Indeed, COVID-19 sped our return to Dallas. I’m happy that we’re now closer to our sons, and can see family and friends in person. But having lived in Dallas for 28 years, I already know the city well. Still, I plan to keep exploring—but this year I’ve resolved to take my retirement journey in two different directions.
First, during the ultra-strict Spanish lockdown in early 2020, I discovered my love of drawing and painting, and even set up online art shops. Creating art has helped me deal with the stress of the pandemic and of my mother’s situation. It has become my way of turning off the outside noise. This year, I’ve resolved to continue to draw and paint in my sketchbook every day. Whether that will translate into making more money isn’t important to me, though I’ll admit that I get excited and enjoy the extra validation that comes with selling a piece of art.
My second journey for 2022 is returning to graduate school. Like my husband Jim, I was recently admitted to the Master of Arts in Interdisciplinary Studies program at the University of Texas at Dallas. My focus will be gender studies and economics.

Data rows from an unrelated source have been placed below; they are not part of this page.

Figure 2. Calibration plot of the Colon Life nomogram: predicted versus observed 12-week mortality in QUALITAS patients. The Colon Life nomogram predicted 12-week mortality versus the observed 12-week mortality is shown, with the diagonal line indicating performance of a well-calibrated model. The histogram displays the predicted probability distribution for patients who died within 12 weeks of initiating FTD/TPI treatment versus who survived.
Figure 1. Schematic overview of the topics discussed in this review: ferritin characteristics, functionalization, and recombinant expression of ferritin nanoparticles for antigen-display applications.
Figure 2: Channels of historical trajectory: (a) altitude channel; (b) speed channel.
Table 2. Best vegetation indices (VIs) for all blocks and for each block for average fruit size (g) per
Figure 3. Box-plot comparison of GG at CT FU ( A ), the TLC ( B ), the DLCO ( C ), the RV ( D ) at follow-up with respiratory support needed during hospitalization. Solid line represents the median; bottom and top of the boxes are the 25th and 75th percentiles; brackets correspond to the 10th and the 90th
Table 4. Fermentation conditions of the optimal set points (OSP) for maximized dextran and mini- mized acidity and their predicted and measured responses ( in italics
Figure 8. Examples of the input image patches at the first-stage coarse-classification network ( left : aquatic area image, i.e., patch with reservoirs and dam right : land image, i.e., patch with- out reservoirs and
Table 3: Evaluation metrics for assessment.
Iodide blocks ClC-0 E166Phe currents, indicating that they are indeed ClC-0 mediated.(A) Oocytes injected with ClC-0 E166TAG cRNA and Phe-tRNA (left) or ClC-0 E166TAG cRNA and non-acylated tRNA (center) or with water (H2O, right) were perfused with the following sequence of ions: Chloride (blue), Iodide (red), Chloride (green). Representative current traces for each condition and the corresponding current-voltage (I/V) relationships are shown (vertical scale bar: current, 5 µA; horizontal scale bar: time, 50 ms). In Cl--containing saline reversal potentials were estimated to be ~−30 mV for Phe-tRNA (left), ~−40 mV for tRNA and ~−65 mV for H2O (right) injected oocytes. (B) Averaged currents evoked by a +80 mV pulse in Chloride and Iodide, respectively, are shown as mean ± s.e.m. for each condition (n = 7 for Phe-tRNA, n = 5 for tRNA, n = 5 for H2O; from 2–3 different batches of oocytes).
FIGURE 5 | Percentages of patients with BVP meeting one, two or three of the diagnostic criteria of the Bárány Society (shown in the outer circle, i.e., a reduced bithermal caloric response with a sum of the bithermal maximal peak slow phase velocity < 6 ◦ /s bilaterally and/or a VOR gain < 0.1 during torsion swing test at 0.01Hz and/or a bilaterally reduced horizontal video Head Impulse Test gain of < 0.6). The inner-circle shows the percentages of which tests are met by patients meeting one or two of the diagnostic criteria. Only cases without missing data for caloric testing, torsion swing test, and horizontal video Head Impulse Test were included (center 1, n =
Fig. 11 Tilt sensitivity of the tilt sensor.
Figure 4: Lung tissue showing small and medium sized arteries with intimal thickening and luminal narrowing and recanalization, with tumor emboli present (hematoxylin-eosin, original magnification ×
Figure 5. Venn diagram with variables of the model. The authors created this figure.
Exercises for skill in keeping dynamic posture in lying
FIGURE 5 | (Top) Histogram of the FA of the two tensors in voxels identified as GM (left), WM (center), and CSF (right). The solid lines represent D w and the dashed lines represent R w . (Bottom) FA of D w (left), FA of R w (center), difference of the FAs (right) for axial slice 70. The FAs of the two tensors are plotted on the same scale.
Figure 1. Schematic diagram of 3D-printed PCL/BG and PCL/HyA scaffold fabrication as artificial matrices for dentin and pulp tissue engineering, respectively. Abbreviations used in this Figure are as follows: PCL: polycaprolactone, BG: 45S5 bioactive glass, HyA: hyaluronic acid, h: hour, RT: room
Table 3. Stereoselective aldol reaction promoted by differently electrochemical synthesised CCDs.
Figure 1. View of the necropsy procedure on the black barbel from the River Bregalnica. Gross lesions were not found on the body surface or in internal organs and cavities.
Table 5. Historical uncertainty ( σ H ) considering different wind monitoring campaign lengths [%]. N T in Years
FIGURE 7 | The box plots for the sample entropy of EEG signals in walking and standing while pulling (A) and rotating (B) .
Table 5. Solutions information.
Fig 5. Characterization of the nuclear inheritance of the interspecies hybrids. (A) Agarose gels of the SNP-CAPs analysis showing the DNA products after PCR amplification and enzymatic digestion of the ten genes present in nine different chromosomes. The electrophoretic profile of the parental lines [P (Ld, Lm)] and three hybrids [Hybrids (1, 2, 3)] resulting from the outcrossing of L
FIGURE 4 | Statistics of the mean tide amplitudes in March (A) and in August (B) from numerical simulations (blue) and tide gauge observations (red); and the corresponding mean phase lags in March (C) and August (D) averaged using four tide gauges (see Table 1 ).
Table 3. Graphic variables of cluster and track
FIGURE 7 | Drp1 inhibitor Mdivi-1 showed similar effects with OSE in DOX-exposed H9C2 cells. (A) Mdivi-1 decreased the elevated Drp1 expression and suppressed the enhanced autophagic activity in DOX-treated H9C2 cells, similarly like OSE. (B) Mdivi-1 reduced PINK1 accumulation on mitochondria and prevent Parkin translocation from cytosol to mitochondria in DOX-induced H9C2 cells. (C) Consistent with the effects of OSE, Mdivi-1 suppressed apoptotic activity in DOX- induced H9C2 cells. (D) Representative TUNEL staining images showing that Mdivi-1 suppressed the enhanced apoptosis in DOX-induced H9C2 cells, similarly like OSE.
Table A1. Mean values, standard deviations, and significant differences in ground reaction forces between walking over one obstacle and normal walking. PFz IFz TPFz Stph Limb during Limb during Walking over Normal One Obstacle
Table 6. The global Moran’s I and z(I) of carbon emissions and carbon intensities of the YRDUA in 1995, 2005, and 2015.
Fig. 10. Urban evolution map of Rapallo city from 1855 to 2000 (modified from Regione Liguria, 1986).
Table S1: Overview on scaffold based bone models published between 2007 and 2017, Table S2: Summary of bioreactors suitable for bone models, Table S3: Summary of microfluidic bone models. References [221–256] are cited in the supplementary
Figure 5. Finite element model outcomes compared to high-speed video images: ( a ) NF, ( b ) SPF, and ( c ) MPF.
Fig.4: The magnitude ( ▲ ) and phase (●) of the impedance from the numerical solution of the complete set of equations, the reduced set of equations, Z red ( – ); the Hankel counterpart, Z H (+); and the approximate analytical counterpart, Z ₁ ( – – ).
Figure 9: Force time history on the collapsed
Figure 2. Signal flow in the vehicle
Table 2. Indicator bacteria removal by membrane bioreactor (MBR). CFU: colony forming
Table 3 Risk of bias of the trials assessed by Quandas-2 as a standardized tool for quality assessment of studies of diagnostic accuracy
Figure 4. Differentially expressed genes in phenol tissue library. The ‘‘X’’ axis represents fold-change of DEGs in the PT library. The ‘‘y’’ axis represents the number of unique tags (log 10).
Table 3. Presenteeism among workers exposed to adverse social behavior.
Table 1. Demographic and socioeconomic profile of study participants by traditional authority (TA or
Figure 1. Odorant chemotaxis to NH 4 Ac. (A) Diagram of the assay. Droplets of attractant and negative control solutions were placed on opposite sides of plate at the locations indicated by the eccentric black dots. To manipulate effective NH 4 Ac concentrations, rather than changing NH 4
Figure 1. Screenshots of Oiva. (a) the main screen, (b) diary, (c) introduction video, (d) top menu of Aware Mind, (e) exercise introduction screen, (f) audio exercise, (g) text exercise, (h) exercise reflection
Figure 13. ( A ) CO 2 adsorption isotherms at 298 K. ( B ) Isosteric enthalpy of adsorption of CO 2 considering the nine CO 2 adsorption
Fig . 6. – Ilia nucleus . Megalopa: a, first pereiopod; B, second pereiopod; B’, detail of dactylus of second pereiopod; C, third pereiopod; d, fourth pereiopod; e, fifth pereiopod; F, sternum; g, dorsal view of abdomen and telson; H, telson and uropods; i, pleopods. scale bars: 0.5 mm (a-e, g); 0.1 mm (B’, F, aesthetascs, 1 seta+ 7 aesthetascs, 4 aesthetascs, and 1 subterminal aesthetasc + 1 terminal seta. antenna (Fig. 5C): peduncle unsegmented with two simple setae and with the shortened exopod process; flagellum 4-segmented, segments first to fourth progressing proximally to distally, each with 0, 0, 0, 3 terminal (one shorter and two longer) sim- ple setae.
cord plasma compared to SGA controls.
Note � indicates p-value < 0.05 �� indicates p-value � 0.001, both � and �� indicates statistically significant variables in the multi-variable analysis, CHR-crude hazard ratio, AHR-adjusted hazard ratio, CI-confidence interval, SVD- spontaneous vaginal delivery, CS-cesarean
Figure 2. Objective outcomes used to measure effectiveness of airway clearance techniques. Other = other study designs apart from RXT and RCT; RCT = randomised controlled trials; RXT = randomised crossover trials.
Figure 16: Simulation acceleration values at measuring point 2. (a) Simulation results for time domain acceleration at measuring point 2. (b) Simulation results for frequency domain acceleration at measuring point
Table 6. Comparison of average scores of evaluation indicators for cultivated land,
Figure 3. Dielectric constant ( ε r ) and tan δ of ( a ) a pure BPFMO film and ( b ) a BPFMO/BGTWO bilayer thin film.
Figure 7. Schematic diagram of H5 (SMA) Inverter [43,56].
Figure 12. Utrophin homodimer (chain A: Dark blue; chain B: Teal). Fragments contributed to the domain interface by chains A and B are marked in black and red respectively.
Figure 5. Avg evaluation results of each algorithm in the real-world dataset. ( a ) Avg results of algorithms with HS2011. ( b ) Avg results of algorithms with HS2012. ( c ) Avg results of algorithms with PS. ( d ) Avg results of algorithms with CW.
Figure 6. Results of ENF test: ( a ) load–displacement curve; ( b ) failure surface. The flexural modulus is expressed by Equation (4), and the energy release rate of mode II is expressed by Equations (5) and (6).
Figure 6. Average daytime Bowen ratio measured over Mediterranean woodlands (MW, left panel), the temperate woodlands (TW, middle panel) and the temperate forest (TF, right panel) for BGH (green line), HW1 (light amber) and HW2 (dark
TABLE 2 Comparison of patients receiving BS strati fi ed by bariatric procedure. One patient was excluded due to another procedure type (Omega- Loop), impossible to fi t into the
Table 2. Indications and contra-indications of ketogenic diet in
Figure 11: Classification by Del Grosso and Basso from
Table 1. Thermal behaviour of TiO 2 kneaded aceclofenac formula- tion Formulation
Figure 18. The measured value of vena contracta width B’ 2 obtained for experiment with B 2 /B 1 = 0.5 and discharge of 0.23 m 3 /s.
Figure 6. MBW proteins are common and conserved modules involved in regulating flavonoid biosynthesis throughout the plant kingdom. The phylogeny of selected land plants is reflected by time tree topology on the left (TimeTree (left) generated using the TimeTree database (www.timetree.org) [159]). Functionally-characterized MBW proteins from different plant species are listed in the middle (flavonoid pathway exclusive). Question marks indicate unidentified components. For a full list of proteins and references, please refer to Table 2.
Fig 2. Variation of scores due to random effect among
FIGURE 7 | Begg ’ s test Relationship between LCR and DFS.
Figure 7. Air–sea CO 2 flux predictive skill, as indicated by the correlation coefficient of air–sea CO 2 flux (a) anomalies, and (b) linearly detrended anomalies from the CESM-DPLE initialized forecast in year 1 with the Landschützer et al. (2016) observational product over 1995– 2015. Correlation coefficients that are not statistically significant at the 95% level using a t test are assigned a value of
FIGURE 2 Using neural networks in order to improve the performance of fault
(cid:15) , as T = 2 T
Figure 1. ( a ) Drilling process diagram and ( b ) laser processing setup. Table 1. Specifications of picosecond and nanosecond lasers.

Why? I spent my career in the male-dominated world of finance and banking, and I’ve written about my experiences and the challenges women face. I’ve also been interviewed about the gender pay gap. It’s an issue I’m passionate about and want to explore in depth. Classes are set to start in late January. I hope that, by drawing on multiple academic disciplines, I’ll have the opportunity to turn my personal experience and interest into a more complete understanding of the issue—and then I want to work to broaden opportunities for women who are still in the game.